*** Opening of INFORMATION ***

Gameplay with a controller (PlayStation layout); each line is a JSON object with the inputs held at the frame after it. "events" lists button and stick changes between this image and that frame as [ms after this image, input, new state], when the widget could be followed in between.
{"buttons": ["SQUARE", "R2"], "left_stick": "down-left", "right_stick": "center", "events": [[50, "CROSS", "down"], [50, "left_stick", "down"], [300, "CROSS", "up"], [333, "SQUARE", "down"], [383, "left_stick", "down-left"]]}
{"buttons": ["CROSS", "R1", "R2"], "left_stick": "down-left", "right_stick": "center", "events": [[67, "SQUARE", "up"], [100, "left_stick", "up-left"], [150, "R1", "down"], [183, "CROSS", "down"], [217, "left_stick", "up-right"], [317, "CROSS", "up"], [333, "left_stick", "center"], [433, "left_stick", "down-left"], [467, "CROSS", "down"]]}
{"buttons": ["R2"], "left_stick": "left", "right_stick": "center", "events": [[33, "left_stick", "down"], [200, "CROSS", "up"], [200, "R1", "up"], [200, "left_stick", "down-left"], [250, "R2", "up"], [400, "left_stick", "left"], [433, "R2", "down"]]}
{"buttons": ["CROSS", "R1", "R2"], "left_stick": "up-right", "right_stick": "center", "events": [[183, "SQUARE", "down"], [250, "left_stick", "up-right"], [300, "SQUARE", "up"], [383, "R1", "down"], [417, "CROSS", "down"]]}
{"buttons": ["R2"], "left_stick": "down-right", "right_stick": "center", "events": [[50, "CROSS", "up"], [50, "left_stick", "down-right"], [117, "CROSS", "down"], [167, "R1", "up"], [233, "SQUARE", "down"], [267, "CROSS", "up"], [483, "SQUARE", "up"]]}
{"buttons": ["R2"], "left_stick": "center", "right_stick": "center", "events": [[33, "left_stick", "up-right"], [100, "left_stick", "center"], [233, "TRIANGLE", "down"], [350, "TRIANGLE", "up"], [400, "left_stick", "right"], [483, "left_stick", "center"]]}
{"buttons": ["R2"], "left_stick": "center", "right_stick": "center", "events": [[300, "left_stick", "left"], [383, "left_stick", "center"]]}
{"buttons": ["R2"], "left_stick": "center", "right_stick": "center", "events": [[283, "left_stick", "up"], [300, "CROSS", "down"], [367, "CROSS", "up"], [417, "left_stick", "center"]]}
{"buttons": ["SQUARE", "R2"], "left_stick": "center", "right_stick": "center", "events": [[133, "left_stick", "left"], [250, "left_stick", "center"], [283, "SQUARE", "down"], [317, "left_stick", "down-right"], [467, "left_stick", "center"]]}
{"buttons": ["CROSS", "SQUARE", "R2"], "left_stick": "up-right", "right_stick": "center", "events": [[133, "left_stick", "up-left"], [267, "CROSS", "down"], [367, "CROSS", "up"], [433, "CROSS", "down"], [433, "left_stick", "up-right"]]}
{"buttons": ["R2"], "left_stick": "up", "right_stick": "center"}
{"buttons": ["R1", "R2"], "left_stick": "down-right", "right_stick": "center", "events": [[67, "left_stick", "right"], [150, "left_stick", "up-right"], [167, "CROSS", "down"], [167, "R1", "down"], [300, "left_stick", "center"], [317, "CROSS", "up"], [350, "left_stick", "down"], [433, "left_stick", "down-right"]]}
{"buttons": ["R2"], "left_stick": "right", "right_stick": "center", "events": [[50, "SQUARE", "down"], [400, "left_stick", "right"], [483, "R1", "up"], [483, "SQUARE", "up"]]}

*** Close of INFORMATION ***

(WHAT YOU SHOULD DO): Reproduce the records above in full, without altering a single character.

(EXPECTED ANSWER):
Gameplay with a controller (PlayStation layout); each line is a JSON object with the inputs held at the frame after it. "events" lists button and stick changes between this image and that frame as [ms after this image, input, new state], when the widget could be followed in between.
{"buttons": ["SQUARE", "R2"], "left_stick": "down-left", "right_stick": "center", "events": [[50, "CROSS", "down"], [50, "left_stick", "down"], [300, "CROSS", "up"], [333, "SQUARE", "down"], [383, "left_stick", "down-left"]]}
{"buttons": ["CROSS", "R1", "R2"], "left_stick": "down-left", "right_stick": "center", "events": [[67, "SQUARE", "up"], [100, "left_stick", "up-left"], [150, "R1", "down"], [183, "CROSS", "down"], [217, "left_stick", "up-right"], [317, "CROSS", "up"], [333, "left_stick", "center"], [433, "left_stick", "down-left"], [467, "CROSS", "down"]]}
{"buttons": ["R2"], "left_stick": "left", "right_stick": "center", "events": [[33, "left_stick", "down"], [200, "CROSS", "up"], [200, "R1", "up"], [200, "left_stick", "down-left"], [250, "R2", "up"], [400, "left_stick", "left"], [433, "R2", "down"]]}
{"buttons": ["CROSS", "R1", "R2"], "left_stick": "up-right", "right_stick": "center", "events": [[183, "SQUARE", "down"], [250, "left_stick", "up-right"], [300, "SQUARE", "up"], [383, "R1", "down"], [417, "CROSS", "down"]]}
{"buttons": ["R2"], "left_stick": "down-right", "right_stick": "center", "events": [[50, "CROSS", "up"], [50, "left_stick", "down-right"], [117, "CROSS", "down"], [167, "R1", "up"], [233, "SQUARE", "down"], [267, "CROSS", "up"], [483, "SQUARE", "up"]]}
{"buttons": ["R2"], "left_stick": "center", "right_stick": "center", "events": [[33, "left_stick", "up-right"], [100, "left_stick", "center"], [233, "TRIANGLE", "down"], [350, "TRIANGLE", "up"], [400, "left_stick", "right"], [483, "left_stick", "center"]]}
{"buttons": ["R2"], "left_stick": "center", "right_stick": "center", "events": [[300, "left_stick", "left"], [383, "left_stick", "center"]]}
{"buttons": ["R2"], "left_stick": "center", "right_stick": "center", "events": [[283, "left_stick", "up"], [300, "CROSS", "down"], [367, "CROSS", "up"], [417, "left_stick", "center"]]}
{"buttons": ["SQUARE", "R2"], "left_stick": "center", "right_stick": "center", "events": [[133, "left_stick", "left"], [250, "left_stick", "center"], [283, "SQUARE", "down"], [317, "left_stick", "down-right"], [467, "left_stick", "center"]]}
{"buttons": ["CROSS", "SQUARE", "R2"], "left_stick": "up-right", "right_stick": "center", "events": [[133, "left_stick", "up-left"], [267, "CROSS", "down"], [367, "CROSS", "up"], [433, "CROSS", "down"], [433, "left_stick", "up-right"]]}
{"buttons": ["R2"], "left_stick": "up", "right_stick": "center"}
{"buttons": ["R1", "R2"], "left_stick": "down-right", "right_stick": "center", "events": [[67, "left_stick", "right"], [150, "left_stick", "up-right"], [167, "CROSS", "down"], [167, "R1", "down"], [300, "left_stick", "center"], [317, "CROSS", "up"], [350, "left_stick", "down"], [433, "left_stick", "down-right"]]}
{"buttons": ["R2"], "left_stick": "right", "right_stick": "center", "events": [[50, "SQUARE", "down"], [400, "left_stick", "right"], [483, "R1", "up"], [483, "SQUARE", "up"]]}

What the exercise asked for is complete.